(Collected data entries)
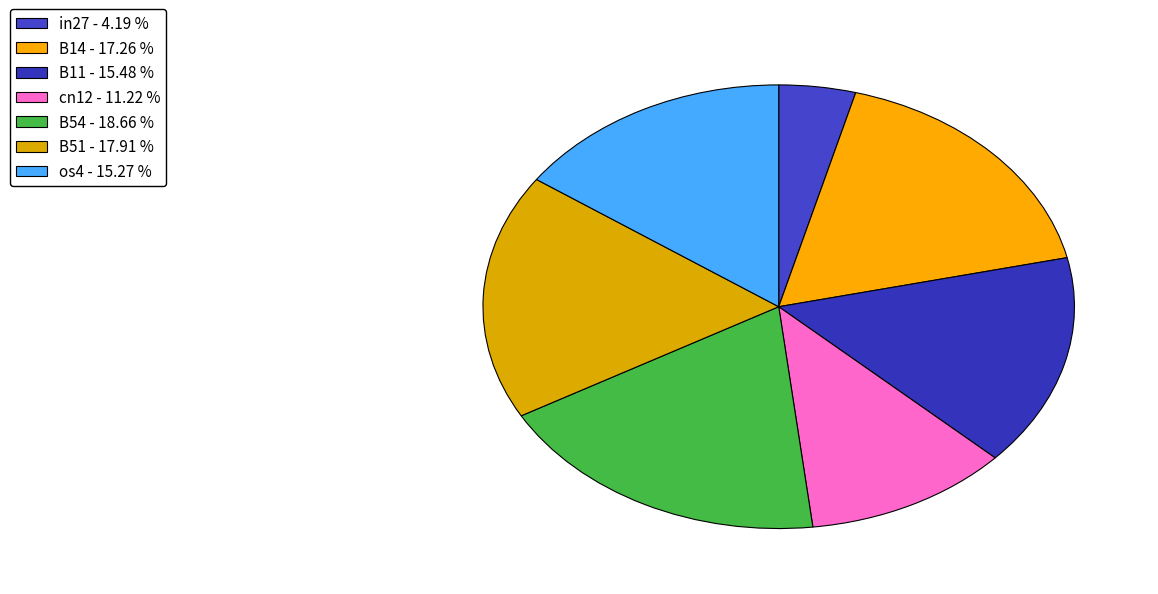

How many slices are in this pie chart?

7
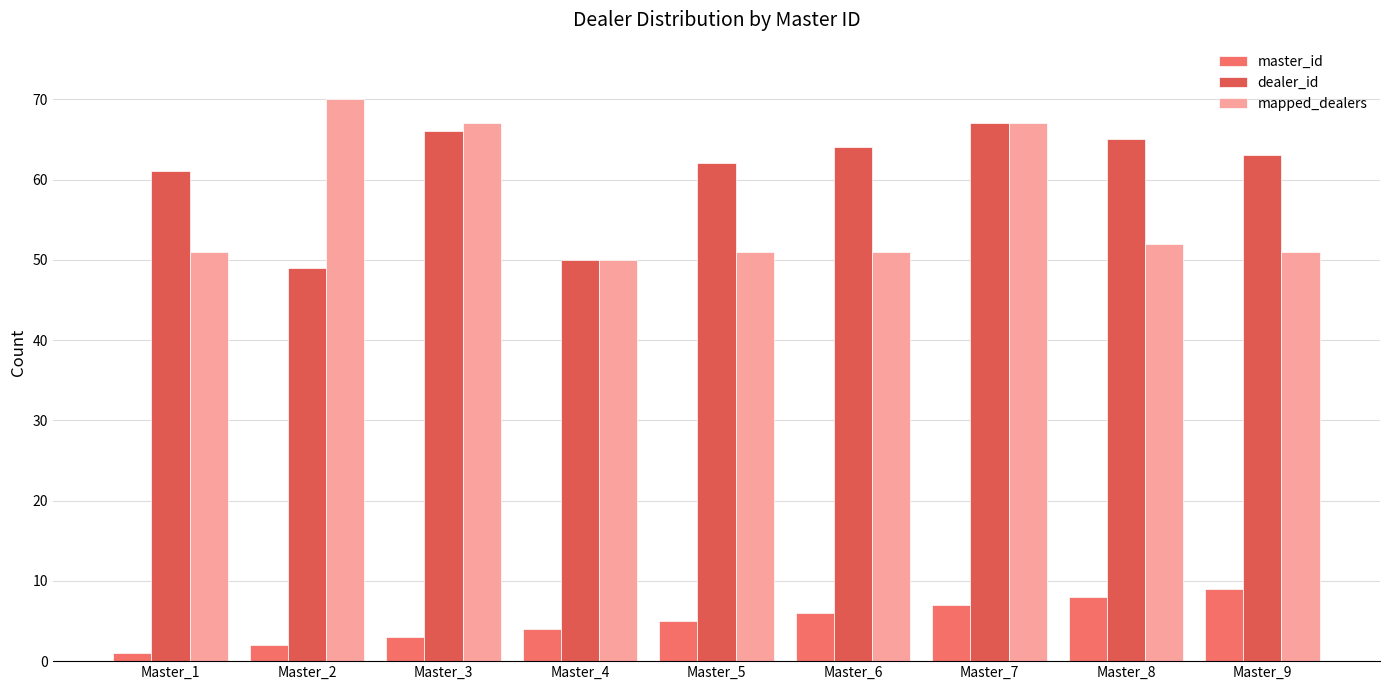

What value does the mapped_dealers series have at Master_2, to the nearest 5?

70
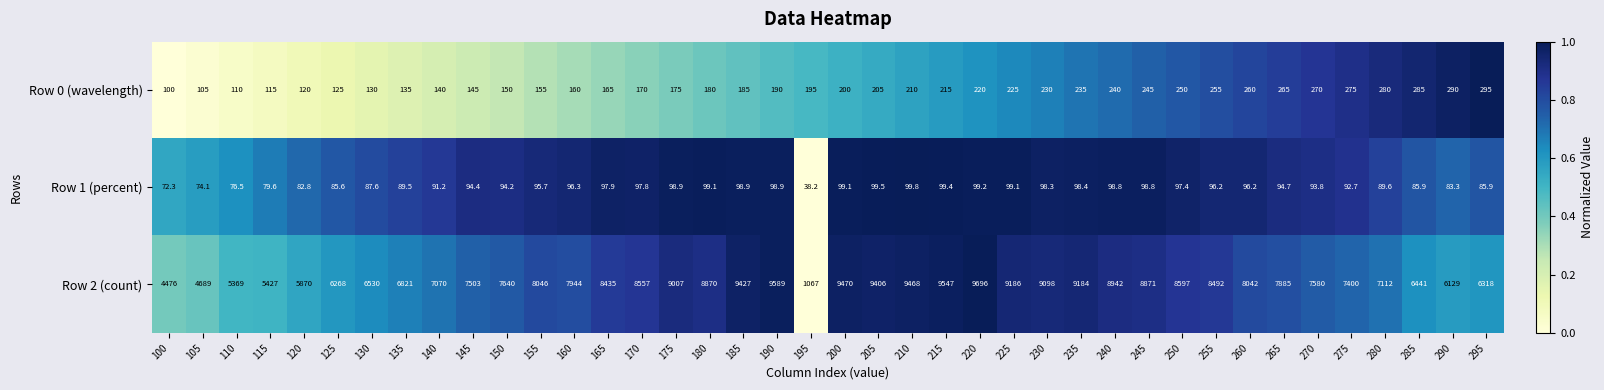

True or false: Row 0 (wavelength) has a value of 272.3 at 190.

False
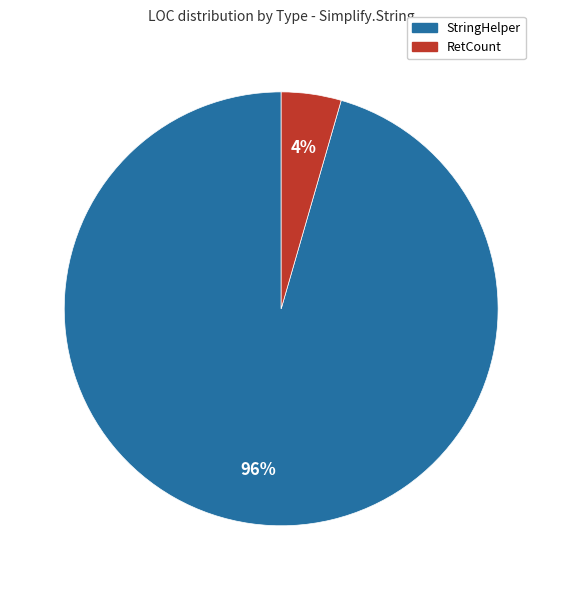

To the nearest percent, what is the combined percentage of RetCount and StringHelper?

100%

Directions for this task:
Rewrite the lines of all the records above, replacing "nearest" with "closest" and changing nothing else. Leave the pictures out.

Response:
How many slices are in this pie chart?

7

What value does the mapped_dealers series have at Master_2, to the closest 5?

70

True or false: Row 0 (wavelength) has a value of 272.3 at 190.

False

To the closest percent, what is the combined percentage of RetCount and StringHelper?

100%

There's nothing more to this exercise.